After a rocky start that felt like a bunch of free spirits doing their own thing, the Council is getting its sea legs and easing into the future with relative cohesion.

Council member and Ways and Means Committee Chair John Quincy and I had a few minutes to download in the Skyway the other day. We chatted about how the state's largest municipality is faring in an emerging era of plenty following a decade of economic stagnation.

His views as an inside player squared with mine as an outside observer.

Quincy said the new members score points for hard work and getting grooved on "governance", as opposed to just advocacy, which is a role some of the newbies held prior to elective office. There is an important distinction.

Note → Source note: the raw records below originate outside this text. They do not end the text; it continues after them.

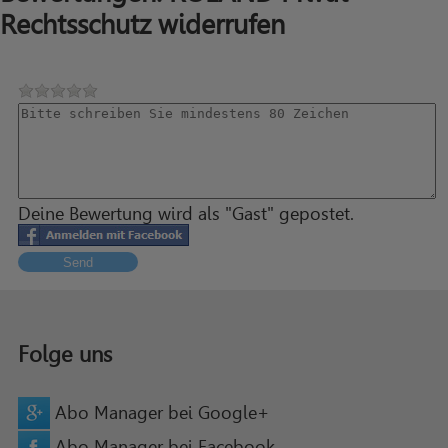
Rechtsschutz widerrufen
Deine Bewertung wird als "Gast" gepostet.
Send
Folge uns
Abo Manager bei Google+
Abo Manager bei Facebook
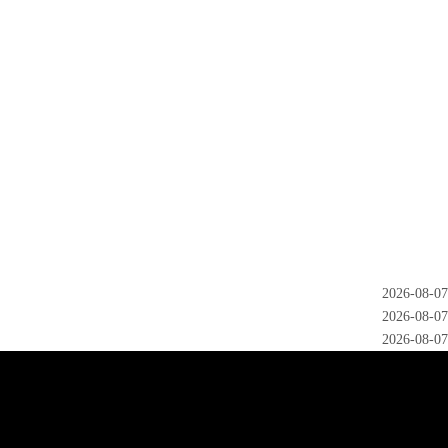
2026-08-07
2026-08-07
2026-08-07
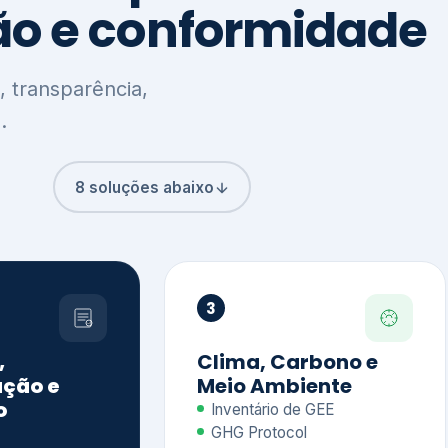
8 soluções abaixo
3
,
Clima, Carbono e
ção e
Meio Ambiente
o
Inventário de GEE
GHG Protocol
Metas climáticas
de – GRI / IIRC
Jornada climática
S S1 e S2
Plano de descarbonização
ficação externa
CDP
 ESG
Riscos e oportunidades
e materiais
climáticas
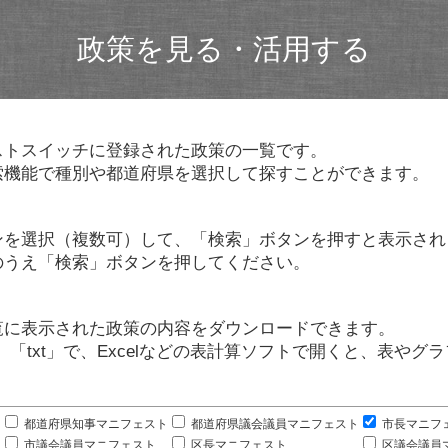
政策を見る・活用する
ストスイッチに登録された政策の一覧です。
索機能で種別や都道府県を選択して探すことができます。
ンを選択（複数可）して、「検索」ボタンを押すと表示され
のうえ「検索」ボタンを押してください。
覧に表示された政策の内容をダウンロードできます。
」「txt」で、Excelなどの表計算ソフトで開くと、表や
。
都道府県知事マニフェスト
都道府県議会議員マニフェスト
市長マニフ
市議会議員マニフェスト
区長マニフェスト
区議会議員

The City has over a billion dollars in development as the improving economy continues to bring new projects that bear the fruits of revenue and jobs. We're just getting into the 4th quarter of the fiscal year and another billion in private investment in the City is visible on the horizon.

That is a nice place to be, but our new Council has so much to consider.

Reflecting the environmental activism of municipalities around the world is a key to long-term success. World-class cities are learning to integrate climate change policies with locally originated solutions that create jobs and save money. It is both a public safety and economic imperative. On renewable energy our Council could make a global impact and not spend a nickel of tax dollars doing it.

There are other Council issues positioned in front of the environmental backdrop—improving core services without raising already high property taxes; 100-year decisions on transit, development and population patterns; and collaborations with business and other units of government to attack social ills the City alone is unequipped to handle.

I think we have a chance to cultivate the best City Council in a generation.

There is abundant, even gifted, talent among the new members. Just as critically, though, the veteran members provide institutional wisdom and the perspective of history to keep the city's urban agenda real.

That kind of balance is fortuitous.

With this tasty mixture of idealism and pragmatism; history and the future; local empowerment and internationalism, our leaders have a chance to become the most impactful in our City's modern times.

Hewing to a sustainability agenda—economic, social and environmental---will guarantee it.